The Go-To Resume Checklist

National Experts in Resume Writing & Career Coaching

The Go-To Resume Checklist

If finding a new job or a new career is on your mind, it’s time to get started with the resume. A well-written resume that speaks to what hiring managers are looking for will help open the doors to job interviews. Without it, you can find yourself job searching to no end. Even when you have colleagues or friends who refer you to a job and they help you secure the job interview, you’ll still need to walk into the meeting prepared with a well-written resume.

Your resume should present your professional brand – one that you believe in and that you’re proud to put in front of hiring managers. Clients who work with our certified professional resume writers (CPRWs) receive a one-on-one experience so that the resume is specifically personalized and written to their specific job search needs.

To ensure your resume is well-written and properly represents you in the best light, review the checklist items below.

  • Your Name
    How do you display your name on the resume? If you’ve never given this any thought, understand that how you position your name can subtly position you for the job. If you are applying to a position or organization that’s strongly focused on formality, plug in the middle initial or stick with the formal first name. However, if you are applying to a position where being friendly and down-to-earth is valued, you may want to present a more informal name that everyone you know goes by, like Liz (for Elizabeth) or Chuck (for Charles).

:::

**To be done:**
#1 Retype the resume checklist above word for word, starting at "Your resume should" and ending at "job search needs.".
#2 Write what comes next in the resume checklist, picking up right after its final sentence.

**Data block:**

:::

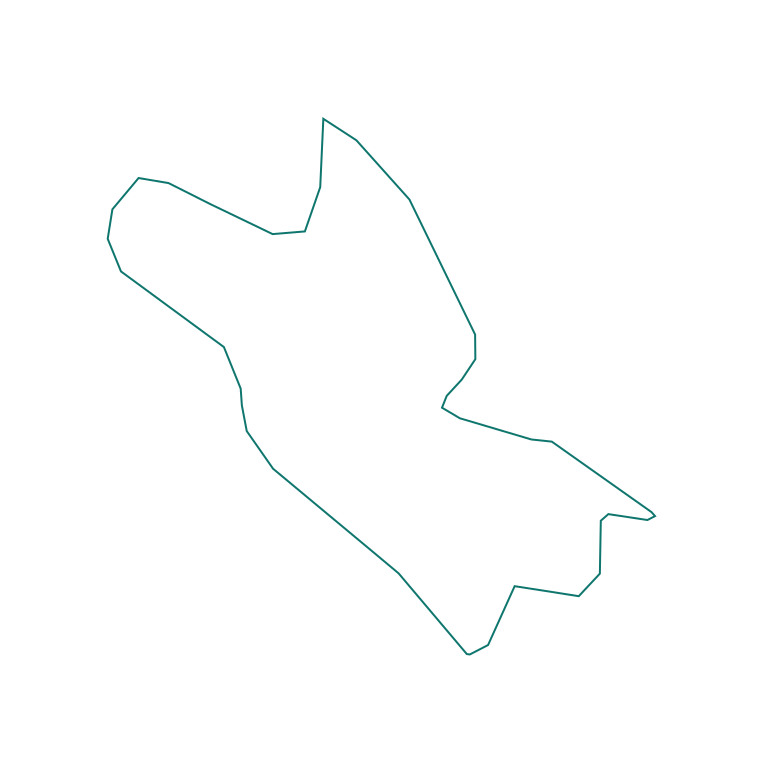 Newport, Albers equal-area conic projection, rotated 248°
{"feature_id": "GBR-2133", "entity_name": "Newport", "entity_type": "Unitary Authority (wales)", "adm_level": 1, "iso_a3": "GBR", "parent_name": "United Kingdom", "parent_adm1": "", "projection": "albers", "projection_center": [-2.954, 51.579], "detail": "fine", "context": "isolated", "style": "outline", "palette": "teal", "viewbox_px": 768, "rotation_deg": 248, "n_neighbors": 0, "source": "natural_earth", "source_scale": "10m", "svg_char_len": 646}
<svg xmlns="http://www.w3.org/2000/svg" viewBox="0 0 768 768"><g transform="rotate(248 384 384)"><path d="M652.6,427.1L620.3,449.7L545.5,476.7L395.7,487.0L372.8,478.0L359.0,457.8L349.5,437.7L340.3,428.9L323.8,441.5L277.4,499.8L267.7,518.0L164.9,584.1L160.0,585.8L159.2,577.3L179.3,543.3L176.0,533.8L127.3,513.1L114.3,485.1L147.6,429.4L103.0,382.7L101.1,362.2L102.6,359.6L203.0,326.6L239.3,307.2L347.0,249.4L364.0,245.5L391.8,239.1L417.4,244.2L433.4,249.4L478.2,249.4L586.9,182.3L622.1,182.2L647.7,197.6L666.9,233.6L651.0,259.5L615.8,290.4L564.7,336.9L555.1,367.8L590.4,398.6L652.6,427.1Z" fill="none" stroke="#0f766e" stroke-width="2"/></g></svg>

:::

**Responses:**
#1
Your resume should present your professional brand – one that you believe in and that you’re proud to put in front of hiring managers. Clients who work with our certified professional resume writers (CPRWs) receive a one-on-one experience so that the resume is specifically personalized and written to their specific job search needs.

#2
  • Target Audience
    If you want a call-back from employers, you’ll need to work with more than one resume. Each time you apply to a job, your resume should be tweaked to appeal to the target audience. Not only do you need to address the specific needs of the position and company, but you should work on applying the associated keywords in your writing. Express your relevance in terms of experience and skills incorporating appropriate keywords.
  • Demonstrating You Can Do the Job and Do It Well
    There’s a common misconception that the resume is simply there to detail one’s background and previous work experience. If that’s the approach you’re taking with your resume, then the entire point of the resume is missed! It’s not there to record a historical record, the resume should be used to demonstrate to employers that you can do the job and do it well. What skills and achievements do you have to show that will inform others what you have to offer? Work with numbers to help you get the point across clearly. For more tips, read: “Resume Fact-Finding: How to Put Pertinent Information on the Resume.”
  • Giving Your Resume Visual Appeal
    Your resume needs to welcome the reader’s eyes onto the page. Avoid thick text blocks by incorporating the proper use of white space. Also use bold type to help enhance specific details on the resume. Keep a consistent format with your resume. Some hiring managers may only spend 6 seconds or less on it, so you want to put the important information on top. That includes prioritizing your bullet points. Make it easy for hiring managers to find the information they need to be informed of how well qualified you are for the job.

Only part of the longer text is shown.